7. CHANGE OF LAST NAME FOR FEMALE SPOUSES
Then the next step for women like me is to revert the last name on my ID and legal records into my maiden name (passport, TIN, Philhealth, etc.) Since I’m not yet at this stage, I cannot share any further information yet. I will do so once I am able to accomplish this.
8. MOVING FORWARD
So, this is what annulment is like in the Philippines. It is very expensive and takes a very long time, all the while causing financial, emotional and mental stress to the petitioner. I am one of those advocating for the legality of divorce in the Philippines, or at least make the process of annulment pocket and time-friendly. Why does it have to cost so much and take up so much time when all the hearings for a particular case can be done in just an hour? I really don’t understand!
Now that I have experienced what annulment is like in the Philippines, I now understand why the likes of Tony Boy Cojuangco doesn’t want to marry again. It causes psychological trauma to those who have gone through it.
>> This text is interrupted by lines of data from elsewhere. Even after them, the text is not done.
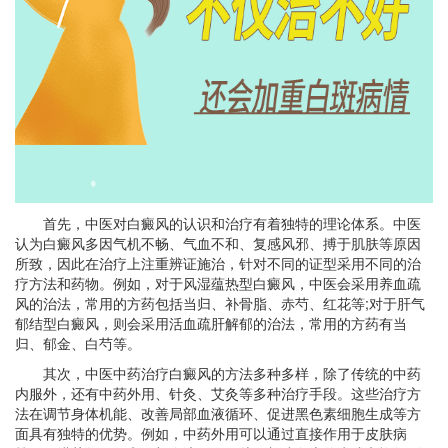
首先，中医对白癜风的认识和治疗有着独特的理论体系。中医
认为白癜风多因气机不畅、气血不和、复感风邪、搏于肌肤等原因
所致，因此在治疗上注重辨证施治，针对不同的证型采用不同的治
疗方法和药物。例如，对于风湿蕴热型白癜风，中医会采用养血疏
风的治法，常用的方药包括当归、补骨脂、赤芍、红花等;对于肝气
郁结型白癜风，则会采用活血疏肝解郁的治法，常用的方药有当
归、郁金、白芍等。
其次，中医中药治疗白癜风的方法多种多样，除了传统的中药
内服外，还有中药外用、针灸、艾灸等多种治疗手段。这些治疗方
法在调节身体机能、改善局部血液循环、促进黑色素细胞生成等方
面具有独特的优势。例如，中药外用可以通过直接作用于皮肤病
To think Tony Boy is filthy rich and won’t even have to worry about the financial aspect of it! But still, he was traumatized. I myself look at marriage now as just one piece of paper. If it was like a business contract renewable every couple of years (like in Australia from what I know), perhaps, I will respect it more. But right now, with everything that I have gone through, I feel like I don’t want to be getting married anytime soon even if Mahal proposes, even if it is for the sake of our son. I will take whatever amount of time I feel like I need to take to process my emotions and the trauma marriage and annulment have caused me. I once believed that my ex was the one. And I was mistaken. So how can I be sure if Mahal is “the one” too? Perhaps, I am just realistic now (and jaded). I am no longer that girl who believed in fairytales and happily ever afters. Relationships take A LOT of real work! At least this time, I won’t have to worry about annulment again should Mahal decide to leave me like my ex did. We’ll see. Maybe I’m just mourning still and tomorrow I’ll believe in fairy tales again. I don’t know… All I know right now is that healing does take time, and someday, when I’m ready, it will happen for me. Just don’t give me news about my ex marrying his girlfriend at this time because I’m no longer sure how I will react to that.
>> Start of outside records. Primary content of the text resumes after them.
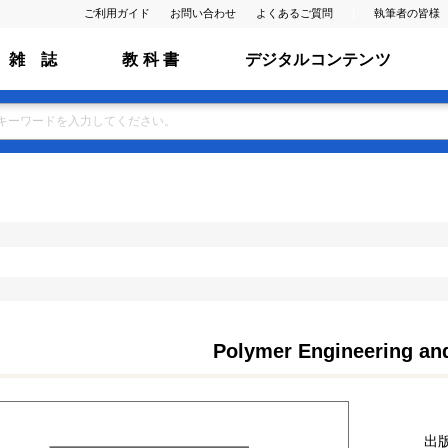
ご利用ガイド
お問い合わせ
よくあるご質問
執筆者の皆様
雑 誌
教 科 書
デジタルコンテンツ
Polymer Engineering an
出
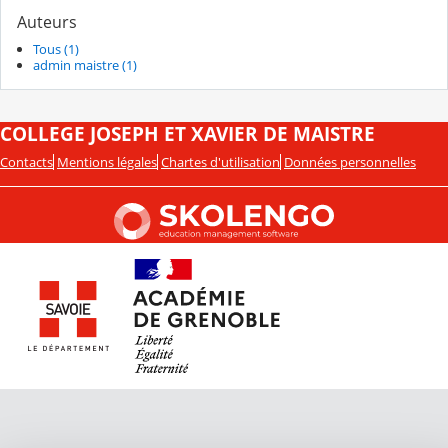
Auteurs
Tous (1)
admin maistre (1)
COLLEGE JOSEPH ET XAVIER DE MAISTRE
Contacts
Mentions légales
Chartes d'utilisation
Données personnelles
RELATED ARTICLES ON ANNULMENT:
Don’t just marry for love. Take everything into consideration and make a well-informed and well-educated decision. Choose your life partner well and think a million times before tying the knot. No wonder those were the exact words of my grandfather when I told him I was getting married back in 2002. He himself got his first marriage annulled and it took him 7 years. I’m luckier… But what do I know, I was 24 and so much in love. Sigh. Marriage, in all its sanctity, will either bring you a lifetime of bliss or a lifetime of misery. Be cautious but hopeful. Be wary but positive. Prepare yourself emotionally, physically, mentally, and financially. I’m still praying na meron pa ring forever… we’ll know in time.